QuiSuisJe
QuiSuisJes Blog
vor 6 Jahren - 24.02.2018
15 55

genießt du, oder konsumierst du schon?

Mit Anfang 20 als Student und bescheiderenen finanziellen Mitteln ausgestattet als heute, war der Parfumkauf etwas ganz und gar Besonderes. Meine beste Freundin und ich trafen uns regelmäßig zum online-Parfum-Stöbern bei ihr oder mir zu Hause; die Anschaffung eines neuen Duftes benötigte einiges an Vorplanung; gemeinsam lasen wir uns die Parfumbeschreibungen vor; klang der Text eher nach mir oder ihr? Wir suchten nach der Parfumwerbung, sofern vorhanden, und schauten, ob uns der Werbespot ansprach oder nicht. Wir liebten unsere "Stöber-Abende" und verbrachten Stunden damit, nach geeigneten Kandidaten zu suchen, die in die Vorauswahl kamen und so dann von uns vor Ort gemeinsam getestet und kommentiert zu werden. Unser geringes Budget ließ es nicht zu, dass wir uns jeden Parfumwunsch sogleich erfüllen konnten und so mussten wir abwegen, testen, abwegen, testen und schließlich wohlüberlegt den 30ml Flakon kaufen - mehr als 30ml war rein kostentechnisch nicht drin, und ja, wir wissen es mittlerweile alle, da jede Verkäuferin es seit eh und je wie ein Mantra runter betet: "Aber wenn Sie die 100ml nehmen, dann sparen Sie unter'm Strich!
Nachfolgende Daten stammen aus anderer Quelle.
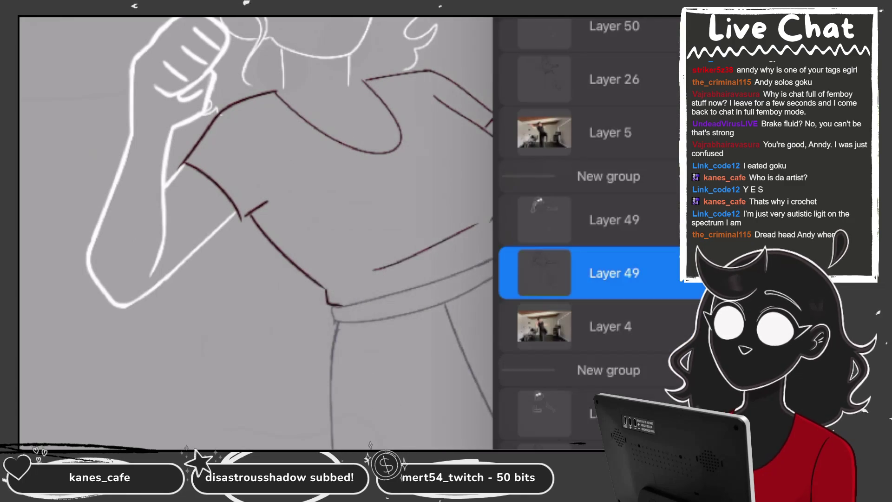
- Erase the lower dark-red shirt line and redraw it as a longer fold
left_click_drag(374, 269, 395, 263)
left_click_drag(449, 237, 463, 230)
left_click_drag(390, 265, 474, 225)
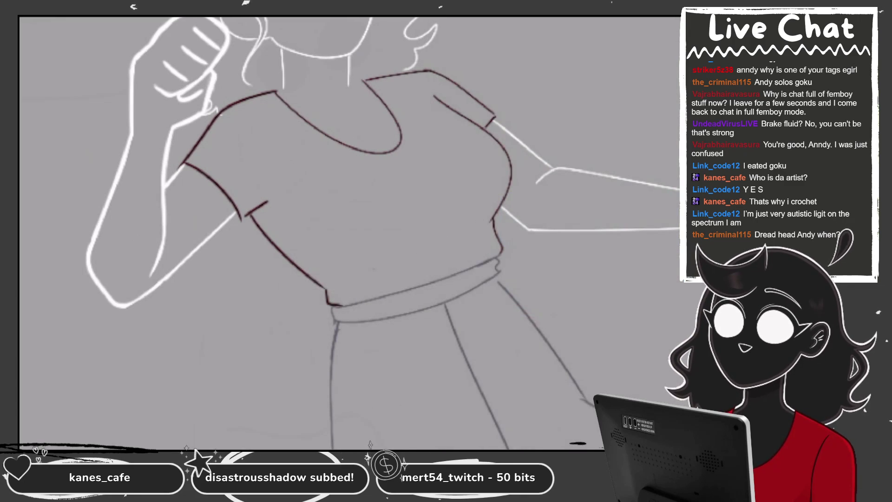
left_click_drag(370, 269, 473, 229)
key("ctrl+z")
key("ctrl+z")
left_click_drag(401, 254, 470, 223)
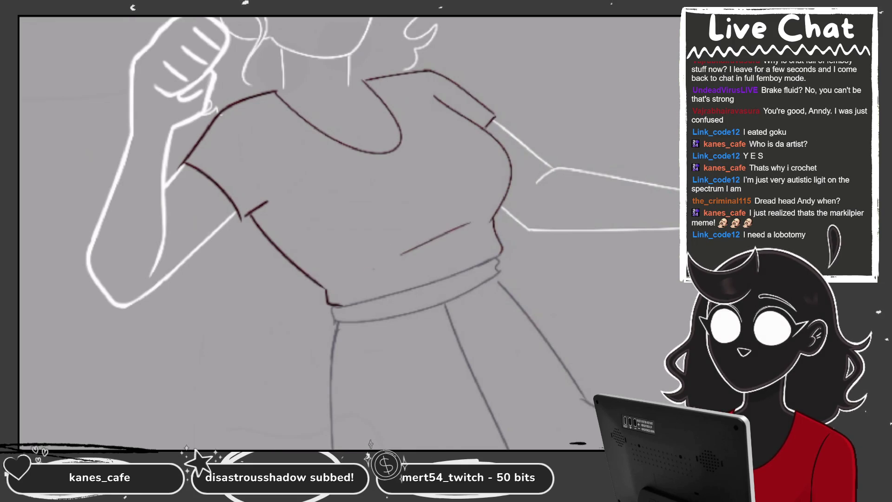
scroll(348, 232, "down", 3)
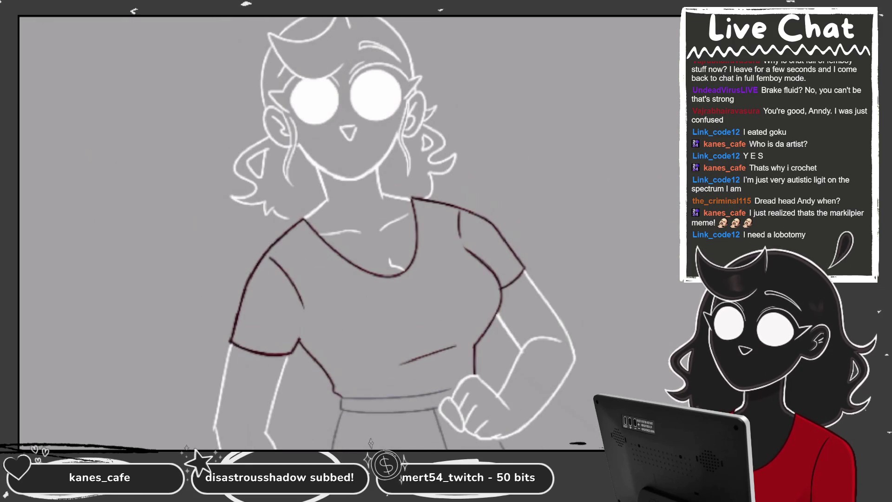
scroll(349, 279, "up", 4)
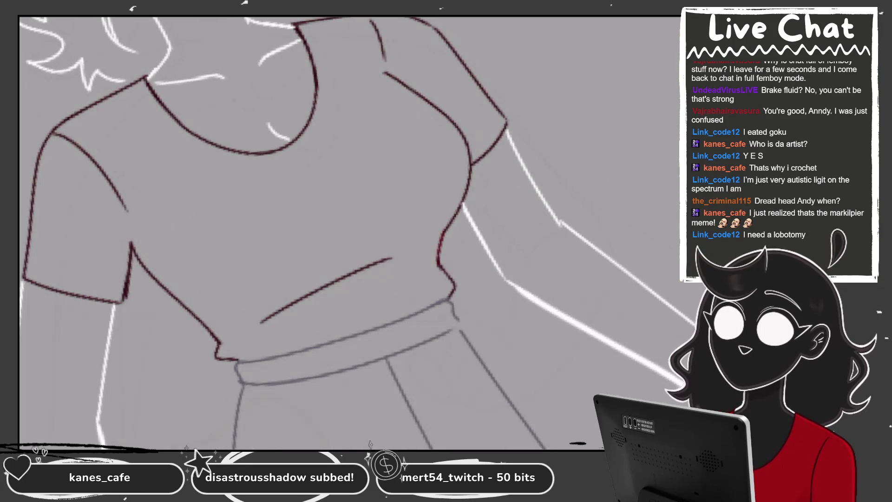
- On Layer 47, erase the stray belly stroke and settle on a short dark-red diagonal belly line
left_click(613, 273)
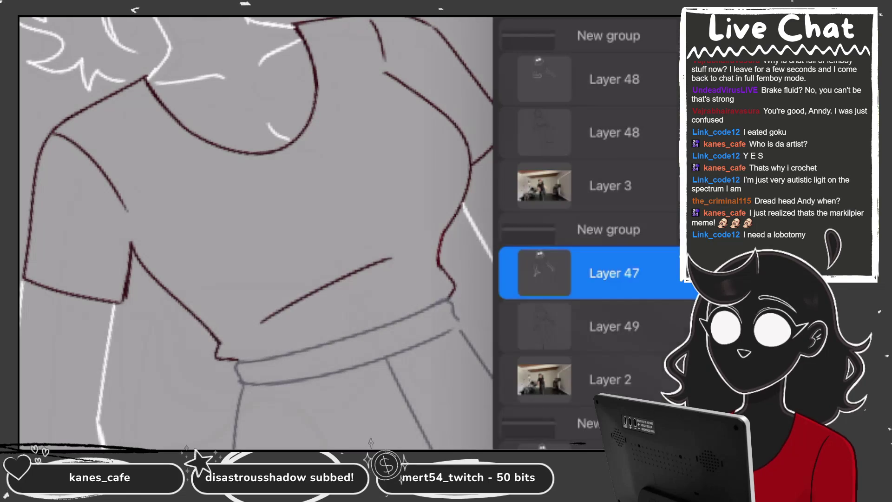
left_click_drag(260, 321, 374, 263)
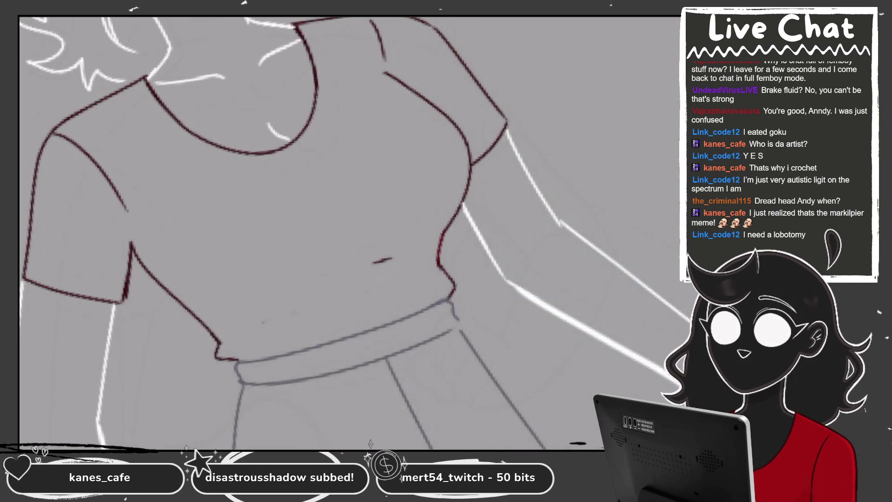
scroll(348, 232, "down", 2)
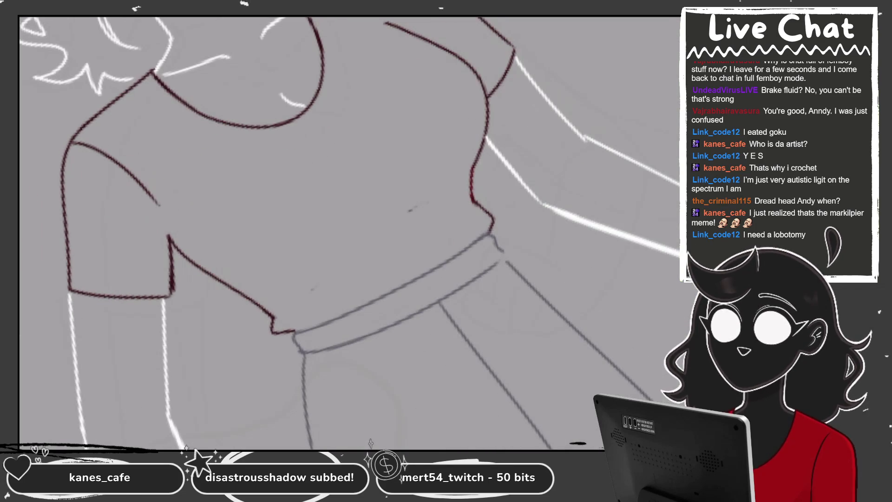
left_click_drag(309, 269, 433, 193)
key("ctrl+z")
left_click_drag(293, 284, 434, 194)
key("ctrl+z")
left_click_drag(318, 274, 432, 195)
key("ctrl+z")
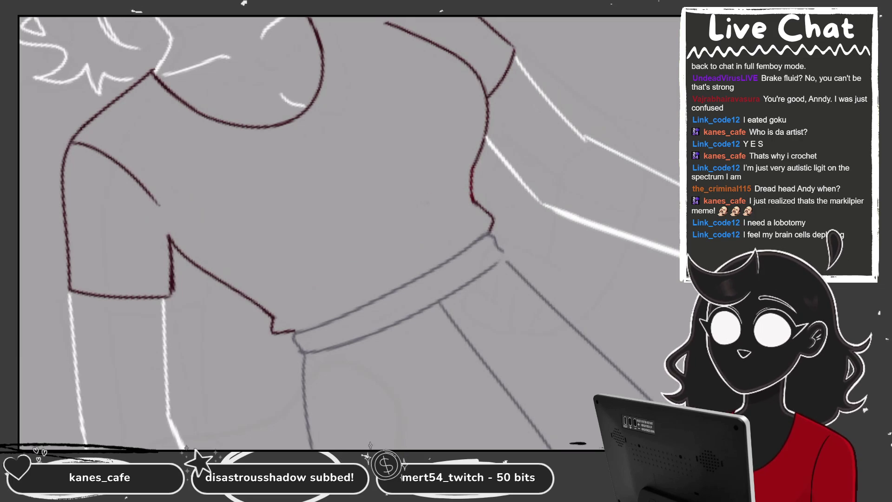
scroll(348, 233, "down", 5)
scroll(348, 232, "up", 3)
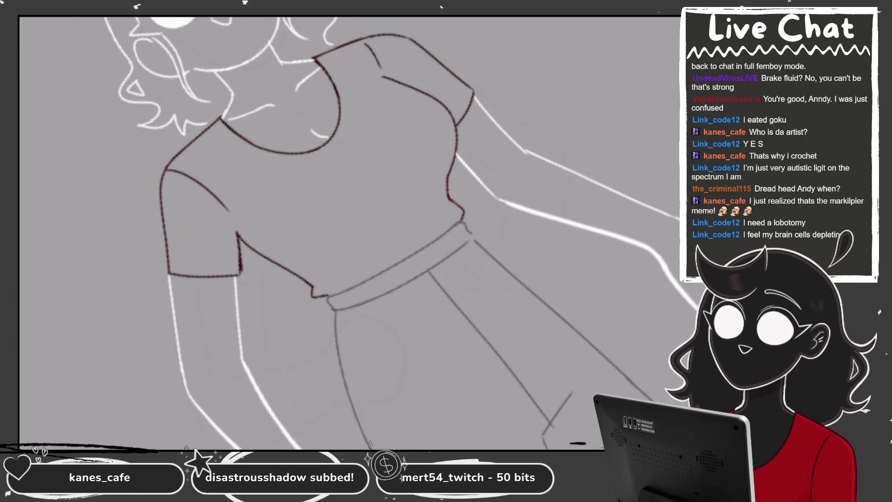
left_click_drag(353, 249, 405, 207)
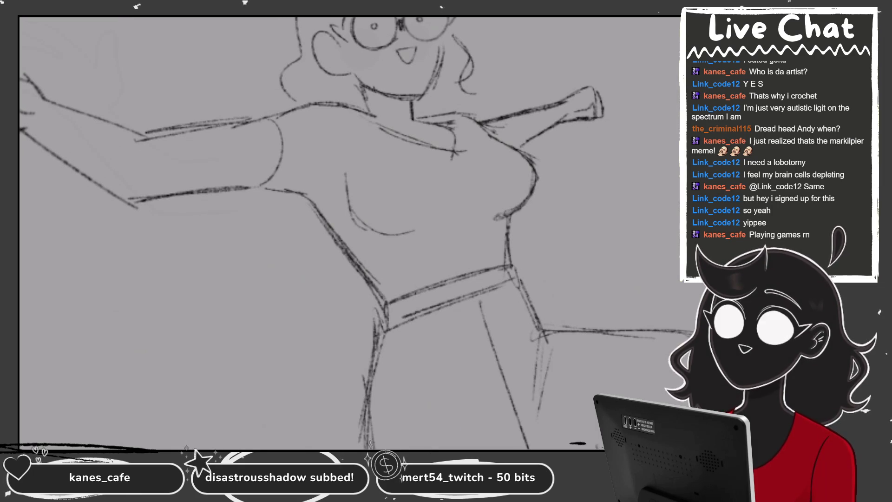
- Lower Layer 49's opacity with its slider and add Layer 51 above it
left_click(613, 302)
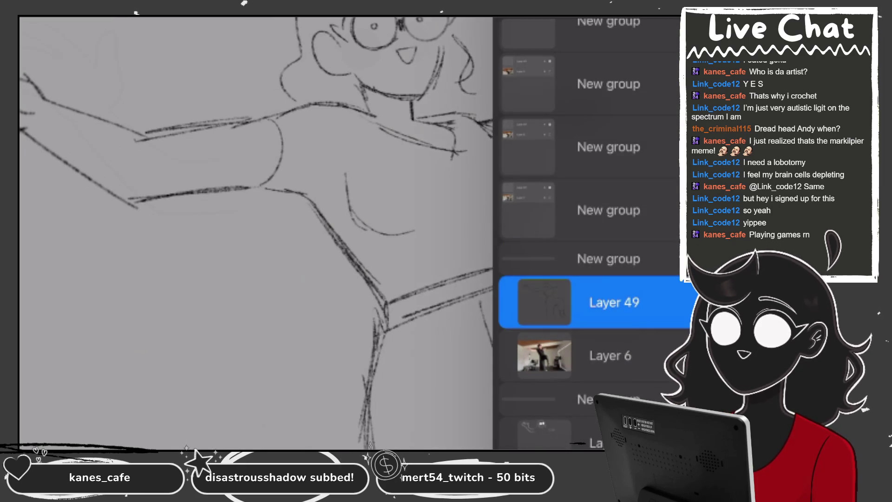
left_click(669, 302)
left_click_drag(650, 229, 584, 229)
left_click(613, 166)
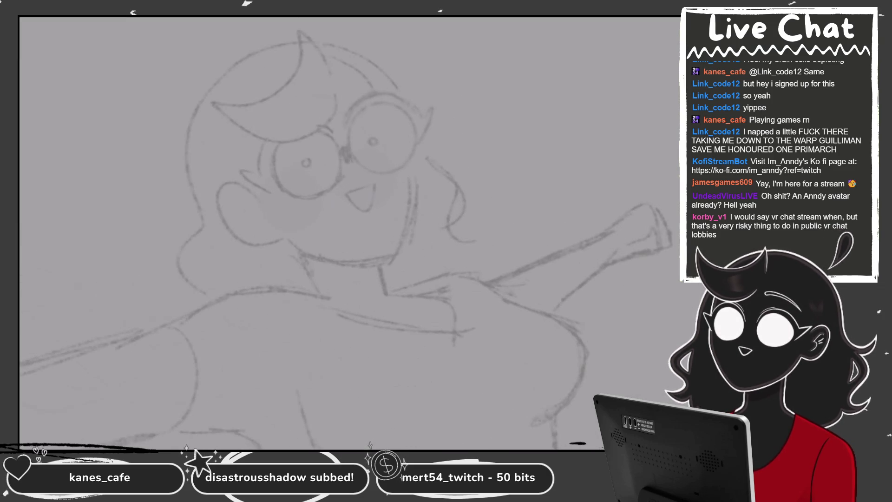
key("l")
Das ist günstiger als der kleine Flakon!" - für 100ml hätte ich nicht unter'm, sondern auf den Strich gehen müssen und so begnügten wir uns mit 30ml unseres auserkorenden Duftes, und waren Stolz wie Oscar. Wir gingen mit unseren Duft auf die Piste und schnupperten immer wieder an dem Flakon und stellten es behutsam zu den anderen Schätzchen auf der Kommode. Ich liebte jedes meiner Parfums und verschmolz beim Tragen mit ihnen - meine kleine aber durchaus feine Sammlung behütete ich wie meinen Augapfel (sie erfüllte mich mit Wonne) ...

Jetzt mit 30 und finanziellen Mitteln, die mir das Ausleben meiner Parfum-Sucht ermöglichen, und durch die ich mir (quasi) jeden Parfumwunsch zeitnah, wenn nicht sogar sofort, erfüllen kann, hat sich etwas verändert - denn aus einem Genießen meiner wenigen Parfums, ist ein Konsumieren vieler geworden; die erlesene Suche machte Platz für den schnellen Kick - je mehr ich von meiner Droge (Parfum) brauchte, umso weniger hielt das rauschartige Gefühl, welches ich mit 20 vernahm, als ich einen neuen Flakon in den Händen hielt und fast huldigend in meine Sammlung aufnahm. Heute renne ich von einer Neuheit zur nächsten, von Flanker zu Flanker, ob intense, légère, rouge, noir, nude, absolut, blanch, edt, edp - der Markt überflutet uns mit einer Auswahl, die mich zum Konsumenten verkommen lässt; immer bereit für den nächsten Duft, der jetzt noch besser, noch haltbarer oder was auch immer ist. Früher reichten mir etwas 5-6 Schönheiten, heute will ich einen Harem. Wie beim Fast-Food geht es weniger um die Qualität, sondern um die kurze und sättigende Befriedigung, die aber nur von kurzer Dauer zu sein scheint! Baudelaire schrieb: "Wir greifen zur Droge und je mehr wir von ihr konsumieren, umso weiter treibt sie uns von dem Gefühl weg, welches sich beim 1. Konsumieren zeigte!" - Jeder Parfumneuzugang erzeugt bei mir ein Glücksgefühl von wenigen Minuten; stelle ich es zu den anderen Flakons, ist die Euphorie schon verblasst und ich hächel dem nächsten hinterher; ohne zu merken, dass nicht ein Mehr, sondern ein Weniger an Konsum zu meinem früheren Glücksgefühlen führen kann (hoffe ich zumindest!), hüpfe ich von Neuzugang zu Neuzugang und wünsche mir etwas von dem Gefühl zurück, welches sich damals bei mir einstellte.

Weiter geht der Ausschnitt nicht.